The ABC Federation of Teachers has already pledged renewed support for Montgomery, a painting contractor with six children, ages 6 to 16. The board should have appointed Montgomery or someone else who ran for office last November, union Co-President Joan Elliot said.
“We felt that Mr. Montgomery was more qualified because he ran a campaign and addressed the issues that were out there,” Elliot said.
Chung owns a Cerritos real estate company and also works as a fiber-optics engineer for GTE-West in Pomona. The 50-year-old Korea native chaired a district advisory committee of Korean parents and has two daughters attending district schools.
Board members praised him as a bridge to the Asian community when they appointed him. About 35% of the district’s 21,500 students are Asian. Koreans make up the largest Asian group and fastest growing ethnic group in the school system.
Although he has never run for office, Chung quickly showed that he was ready to do battle. Shortly after Montgomery submitted his petition, Chung and his wife, Sue, went to Montgomery’s Cerritos neighborhood to distribute flyers urging voters to withdraw their signatures.
“The reason I started this is I got a few calls from voters,” Chung said. “They say that Montgomery said he didn’t have an open interview” for the board vacancy.
“These are false statements. I explained all the true facts and they say, ‘I didn’t know that.’ So they said they want to remove their names from the petition.”
Officials said 45 voters wrote to the county registrar asking to have their names withdrawn, which could have jeopardized the petition’s success. But voters cannot remove their names once organizers submit a petition to the registrar, said Matthew Spies, business services coordinator for the county education office.

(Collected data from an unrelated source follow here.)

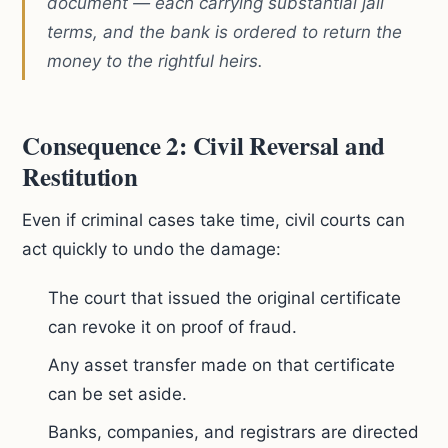
document — each carrying substantial jail
terms, and the bank is ordered to return the
money to the rightful heirs.
Consequence 2: Civil Reversal and
Restitution
Even if criminal cases take time, civil courts can
act quickly to undo the damage:
The court that issued the original certificate
can revoke it on proof of fraud.
Any asset transfer made on that certificate
can be set aside.
Banks, companies, and registrars are directed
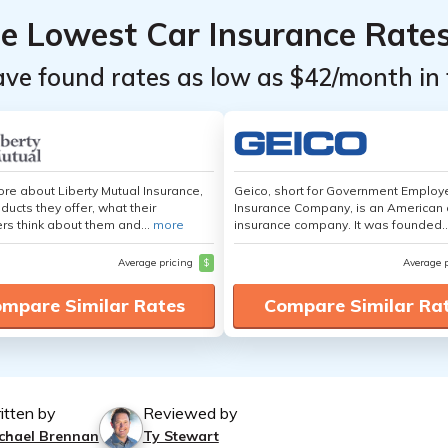
he Lowest Car Insurance Rate
ave found rates as low as $42/month in 
re about Liberty Mutual Insurance,
Geico, short for Government Emplo
ducts they offer, what their
Insurance Company, is an American 
s think about them and...
more
insurance company. It was founded..
Average pricing
$
Average 
mpare Similar Rates
Compare Similar Ra
itten by
Reviewed by
chael Brennan
Ty Stewart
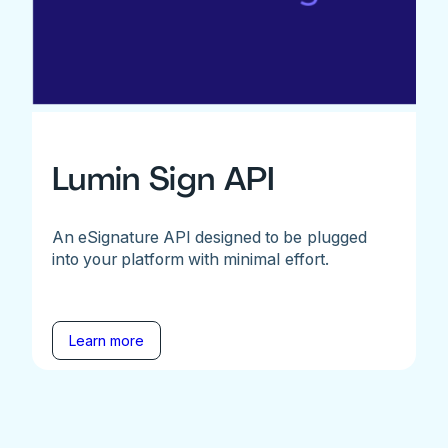
Lumin Sign API
An eSignature API designed to be plugged
into your platform with minimal effort.
Learn more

Chung criticized Montgomery for forcing a special election during one of the district’s tighter budget years. Chung’s flyer echoed that theme, reading: “It is wrong to spend $100,000 of taxpayers’ money because of one person’s bruised ego.”
Montgomery responded that Chung misled voters by claiming that a special election would be so costly. County officials said the election will cost about $27,000. Chung said he got the higher figure from an early district estimate.
Montgomery also accused district officials of encouraging voters to withdraw their signatures, a charge the district denied. The district sought a legal opinion on whether voters could withdraw their signatures but only to answer inquiries, spokeswoman Helen Fried said.